— WORK TO BE COMPLETED —
From the line containing "大容量电池，手机持久续航，畅玩游戏不" down to the line containing "Sie das perfekte", copy out the entries below exactly, both lines included, and nothing else; pictures do not belong in the copy.

PROVIDED DATA section start

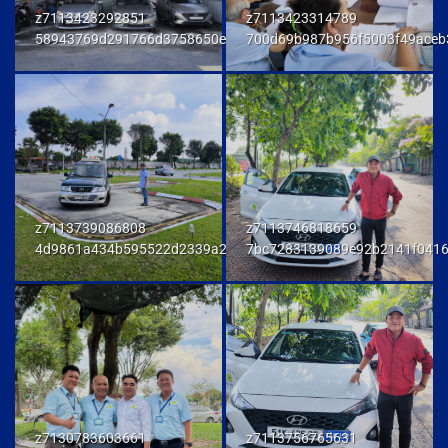
z7113423292851
z7113423314789
58943769d291766d3758650e972d81fd
700d69b987b956f5003f49aceb
z7113739086808
z7113746818659
4d9861a434b595522d2339a23458e048
7bc7283139089e92b2141f041
z7130783603661
z7113756765631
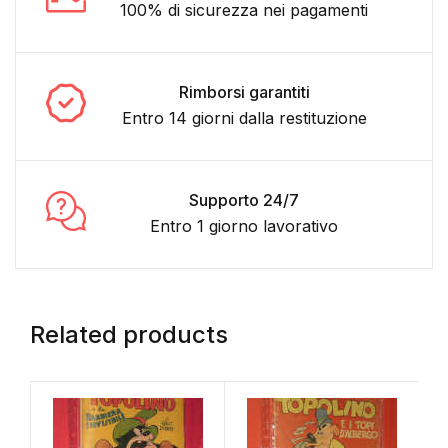
100% di sicurezza nei pagamenti
Rimborsi garantiti
Entro 14 giorni dalla restituzione
Supporto 24/7
Entro 1 giorno lavorativo
Related products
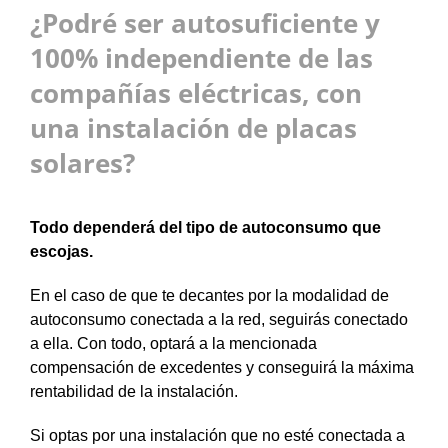
¿Podré ser autosuficiente y
100% independiente de las
compañías eléctricas, con
una instalación de placas
solares?
Todo dependerá del tipo de autoconsumo que
escojas.
En el caso de que te decantes por la modalidad de
autoconsumo conectada a la red, seguirás conectado
a ella. Con todo, optará a la mencionada
compensación de excedentes y conseguirá la máxima
rentabilidad de la instalación.
Si optas por una instalación que no esté conectada a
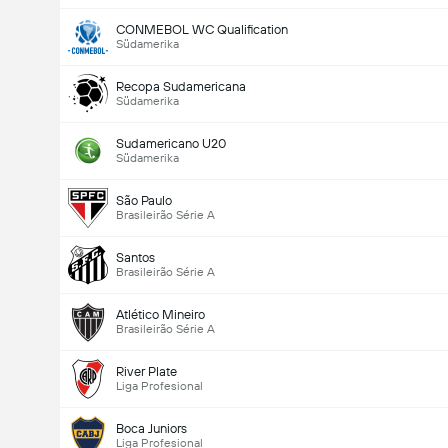
Gesamtanzahl Tore im Spiel (2.5)
CONMEBOL WC Qualification
Südamerika
Recopa Sudamericana
Südamerika
Sudamericano U20
Südamerika
São Paulo
Brasileirão Série A
Santos
Brasileirão Série A
Atlético Mineiro
Brasileirão Série A
River Plate
Liga Profesional
Boca Juniors
Liga Profesional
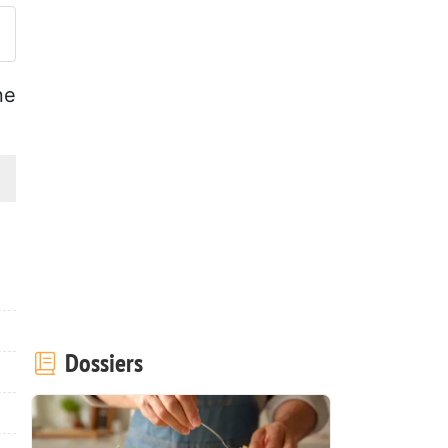
ne
Dossiers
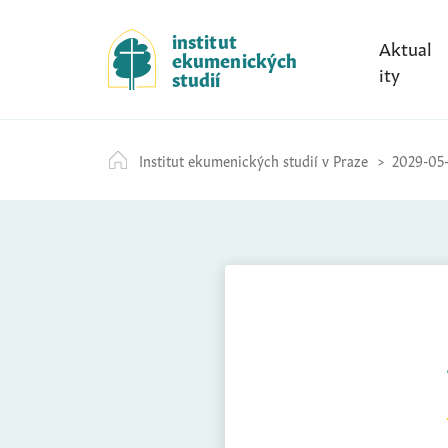
S
k
institut
Aktual
ekumenických
i
ity
studií
p
t
o
Institut ekumenických studií v Praze
2029-05-
c
o
n
t
e
n
t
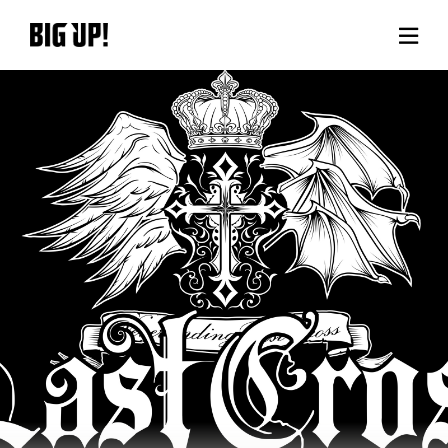
BIG UP!について
ニュース
料金プラン
サポート
ご利用の流れ
よくある質問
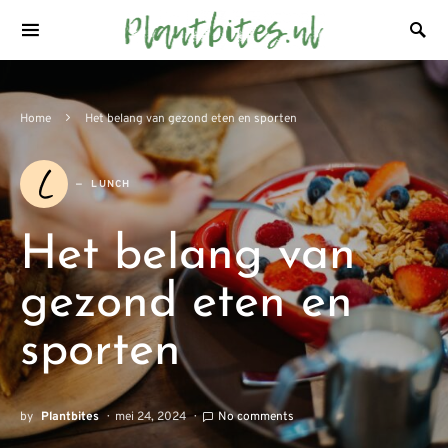
Home
Het belang van gezond eten en sporten
L
LUNCH
Het belang van
gezond eten en
sporten
by
Plantbites
mei 24, 2024
No comments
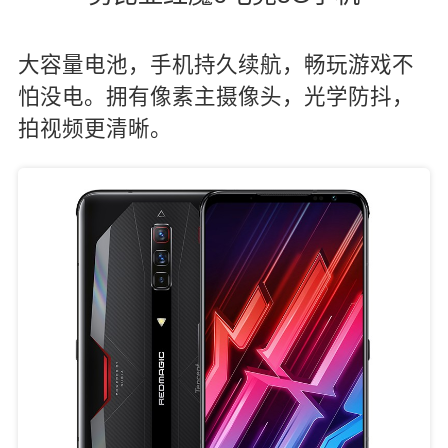
大容量电池，手机持久续航，畅玩游戏不
怕没电。拥有像素主摄像头，光学防抖，
拍视频更清晰。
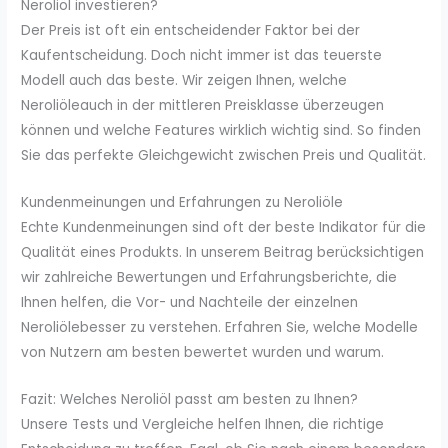
Neroliöl investieren?
Der Preis ist oft ein entscheidender Faktor bei der
Kaufentscheidung. Doch nicht immer ist das teuerste
Modell auch das beste. Wir zeigen Ihnen, welche
Neroliöleauch in der mittleren Preisklasse überzeugen
können und welche Features wirklich wichtig sind. So finden
Sie das perfekte Gleichgewicht zwischen Preis und Qualität.
Kundenmeinungen und Erfahrungen zu Neroliöle
Echte Kundenmeinungen sind oft der beste Indikator für die
Qualität eines Produkts. In unserem Beitrag berücksichtigen
wir zahlreiche Bewertungen und Erfahrungsberichte, die
Ihnen helfen, die Vor- und Nachteile der einzelnen
Neroliölebesser zu verstehen. Erfahren Sie, welche Modelle
von Nutzern am besten bewertet wurden und warum.
Fazit: Welches Neroliöl passt am besten zu Ihnen?
Unsere Tests und Vergleiche helfen Ihnen, die richtige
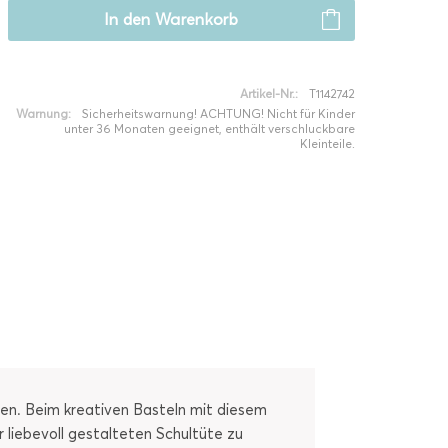
In den
Warenkorb
Artikel-Nr.:
T1142742
Warnung:
Sicherheitswarnung! ACHTUNG! Nicht für Kinder
unter 36 Monaten geeignet, enthält verschluckbare
Kleinteile.
ren. Beim kreativen Basteln mit diesem
 liebevoll gestalteten Schultüte zu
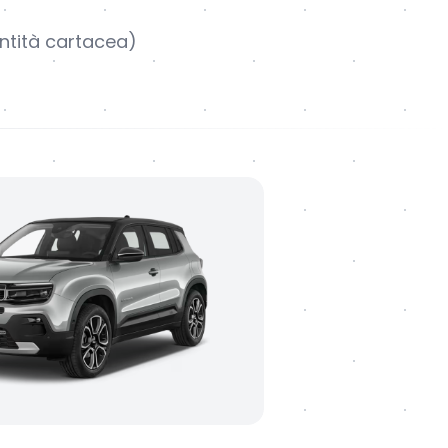
entità cartacea)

PROVIDED DATA section end

— TASK ANSWER —
大容量电池，手机持久续航，畅玩游戏不
怕没电。拥有像素主摄像头，光学防抖，
拍视频更清晰。
Neroliöl investieren?
Der Preis ist oft ein entscheidender Faktor bei der
Kaufentscheidung. Doch nicht immer ist das teuerste
Modell auch das beste. Wir zeigen Ihnen, welche
Neroliöleauch in der mittleren Preisklasse überzeugen
können und welche Features wirklich wichtig sind. So finden
Sie das perfekte Gleichgewicht zwischen Preis und Qualität.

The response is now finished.